Status epilepticus after the initial diagnosis of epilepsy in children

Objectives: To determine the risk and predictors of status epilepticus in children after they have been diagnosed with epilepsy. Methods: In a prospective community-based cohort study of 613 children, the occurrence of status epilepticus after the initial diagnosis of epilepsy was ascertained. Parents were called every 3 months, and interval medical records were reviewed every 6 months. Predictors of primary interest included a history of status before the diagnosis of epilepsy, age at onset, underlying etiology, and epilepsy syndrome. Data were analyzed with chi(2) tests, Kaplan-Meier analyses, and Cox proportional hazards models. Results: Of 613 children followed a median of 8.0 years, 58 (9.5%) had greater than or equal to1 episode of status epilepticus during follow-up evaluation. The first episode occurred a median of 2.5 years after initial diagnosis (range, <1 month to 8.8 years). A history of previous status epilepticus was strongly associated with subsequent status epilepticus (18/56 [32.1%] vs 40/557 [7.2%]; p<0.0001).
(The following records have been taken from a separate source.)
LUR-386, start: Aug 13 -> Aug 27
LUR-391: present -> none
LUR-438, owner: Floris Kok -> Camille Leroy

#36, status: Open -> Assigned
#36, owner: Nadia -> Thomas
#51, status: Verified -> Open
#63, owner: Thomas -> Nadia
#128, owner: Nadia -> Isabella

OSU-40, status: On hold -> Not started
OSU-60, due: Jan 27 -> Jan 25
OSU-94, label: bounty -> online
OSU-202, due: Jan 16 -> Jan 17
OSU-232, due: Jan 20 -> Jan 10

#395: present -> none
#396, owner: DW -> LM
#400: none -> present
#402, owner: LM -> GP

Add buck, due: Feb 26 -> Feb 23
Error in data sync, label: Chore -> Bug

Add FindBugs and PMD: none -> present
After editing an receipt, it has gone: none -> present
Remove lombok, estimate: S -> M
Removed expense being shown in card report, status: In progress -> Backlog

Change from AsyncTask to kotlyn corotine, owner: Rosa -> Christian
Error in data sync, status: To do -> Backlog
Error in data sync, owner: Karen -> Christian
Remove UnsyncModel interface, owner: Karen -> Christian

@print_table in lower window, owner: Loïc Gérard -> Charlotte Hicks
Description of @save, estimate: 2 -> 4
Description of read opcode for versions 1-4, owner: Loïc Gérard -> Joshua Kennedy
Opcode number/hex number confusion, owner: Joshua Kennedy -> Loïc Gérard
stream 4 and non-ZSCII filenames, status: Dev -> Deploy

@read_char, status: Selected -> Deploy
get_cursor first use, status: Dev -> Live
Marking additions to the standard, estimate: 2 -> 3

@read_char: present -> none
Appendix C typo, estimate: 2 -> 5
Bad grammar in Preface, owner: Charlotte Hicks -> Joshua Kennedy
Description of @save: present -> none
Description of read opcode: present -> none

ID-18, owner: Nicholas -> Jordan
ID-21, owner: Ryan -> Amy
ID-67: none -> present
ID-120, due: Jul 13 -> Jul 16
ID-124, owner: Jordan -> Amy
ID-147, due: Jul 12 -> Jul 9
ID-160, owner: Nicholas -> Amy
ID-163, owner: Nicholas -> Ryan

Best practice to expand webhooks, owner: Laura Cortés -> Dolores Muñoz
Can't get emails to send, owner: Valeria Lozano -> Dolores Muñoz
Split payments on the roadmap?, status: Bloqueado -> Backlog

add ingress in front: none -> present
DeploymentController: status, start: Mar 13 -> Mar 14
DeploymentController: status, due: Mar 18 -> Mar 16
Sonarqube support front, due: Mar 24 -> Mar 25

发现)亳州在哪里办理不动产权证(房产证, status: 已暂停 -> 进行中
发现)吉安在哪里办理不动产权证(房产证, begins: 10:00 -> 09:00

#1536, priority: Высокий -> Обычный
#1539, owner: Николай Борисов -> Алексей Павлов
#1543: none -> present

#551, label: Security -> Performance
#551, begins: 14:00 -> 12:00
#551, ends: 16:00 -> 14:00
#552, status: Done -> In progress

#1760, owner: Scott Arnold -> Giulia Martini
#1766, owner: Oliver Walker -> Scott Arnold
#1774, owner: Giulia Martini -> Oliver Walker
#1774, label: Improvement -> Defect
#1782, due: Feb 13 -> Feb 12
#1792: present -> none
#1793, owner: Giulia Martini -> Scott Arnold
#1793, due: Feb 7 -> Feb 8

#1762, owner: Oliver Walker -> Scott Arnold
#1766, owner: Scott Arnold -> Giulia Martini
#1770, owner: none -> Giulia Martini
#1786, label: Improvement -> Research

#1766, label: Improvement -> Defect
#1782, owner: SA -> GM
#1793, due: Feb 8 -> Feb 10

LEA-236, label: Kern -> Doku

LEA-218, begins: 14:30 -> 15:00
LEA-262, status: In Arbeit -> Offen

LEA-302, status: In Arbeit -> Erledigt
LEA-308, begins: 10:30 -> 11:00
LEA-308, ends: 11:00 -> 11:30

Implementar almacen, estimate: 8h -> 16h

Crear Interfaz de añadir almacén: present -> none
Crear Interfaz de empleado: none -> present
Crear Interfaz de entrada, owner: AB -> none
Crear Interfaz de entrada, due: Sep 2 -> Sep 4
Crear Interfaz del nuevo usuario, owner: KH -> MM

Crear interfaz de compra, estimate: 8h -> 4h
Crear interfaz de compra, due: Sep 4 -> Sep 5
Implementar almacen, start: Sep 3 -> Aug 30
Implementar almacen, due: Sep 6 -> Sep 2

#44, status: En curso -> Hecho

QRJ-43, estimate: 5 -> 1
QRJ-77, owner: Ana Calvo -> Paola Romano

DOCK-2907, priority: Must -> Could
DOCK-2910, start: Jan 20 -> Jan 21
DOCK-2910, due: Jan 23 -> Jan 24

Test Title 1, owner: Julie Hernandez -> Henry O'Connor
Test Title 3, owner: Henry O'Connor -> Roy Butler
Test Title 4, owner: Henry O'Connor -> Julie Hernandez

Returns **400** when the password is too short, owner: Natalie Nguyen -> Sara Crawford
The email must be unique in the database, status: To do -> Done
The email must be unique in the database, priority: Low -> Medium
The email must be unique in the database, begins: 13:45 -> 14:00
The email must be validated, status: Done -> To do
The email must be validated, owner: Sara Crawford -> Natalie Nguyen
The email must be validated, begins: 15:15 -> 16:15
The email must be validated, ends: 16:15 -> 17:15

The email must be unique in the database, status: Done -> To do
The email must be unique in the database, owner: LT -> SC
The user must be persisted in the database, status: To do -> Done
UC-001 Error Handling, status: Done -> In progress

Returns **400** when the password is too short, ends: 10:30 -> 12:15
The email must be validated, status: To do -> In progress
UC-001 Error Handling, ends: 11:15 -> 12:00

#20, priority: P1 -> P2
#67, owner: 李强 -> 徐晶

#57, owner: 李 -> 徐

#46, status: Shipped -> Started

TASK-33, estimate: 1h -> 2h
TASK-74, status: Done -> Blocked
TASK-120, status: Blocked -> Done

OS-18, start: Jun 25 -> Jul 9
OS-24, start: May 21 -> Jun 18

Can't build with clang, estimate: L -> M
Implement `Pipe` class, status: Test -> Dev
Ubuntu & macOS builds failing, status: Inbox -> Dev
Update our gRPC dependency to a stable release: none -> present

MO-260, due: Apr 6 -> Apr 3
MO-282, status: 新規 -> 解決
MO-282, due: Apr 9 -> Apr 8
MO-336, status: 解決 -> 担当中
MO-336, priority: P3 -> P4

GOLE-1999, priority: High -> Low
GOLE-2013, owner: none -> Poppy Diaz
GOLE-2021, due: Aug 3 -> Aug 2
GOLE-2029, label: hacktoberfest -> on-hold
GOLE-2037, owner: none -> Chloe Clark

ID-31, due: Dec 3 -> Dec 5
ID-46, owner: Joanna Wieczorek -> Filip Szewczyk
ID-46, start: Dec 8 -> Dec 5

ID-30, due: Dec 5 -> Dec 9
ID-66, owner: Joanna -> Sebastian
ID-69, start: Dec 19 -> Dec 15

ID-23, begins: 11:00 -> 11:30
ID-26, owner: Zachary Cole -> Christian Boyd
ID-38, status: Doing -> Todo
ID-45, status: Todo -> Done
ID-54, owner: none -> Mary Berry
Younger age at onset and symptomatic etiology contributed independently to the risk of status epilepticus. Mortality was higher in children with status epilepticus before diagnosis, largely secondary to underlying cause. Conclusions: Status epilepticus occurs in similar to10% of children after initial diagnosis of epilepsy. Status epilepticus before initial diagnosis, young age at onset, and symptomatic etiology independently influence the risk of status epilepticus. In those without status epilepticus before diagnosis, the risk is modest and is realized over a prolonged period. For children at highest risk, maintaining abortive therapy in the home may be a reasonable precaution.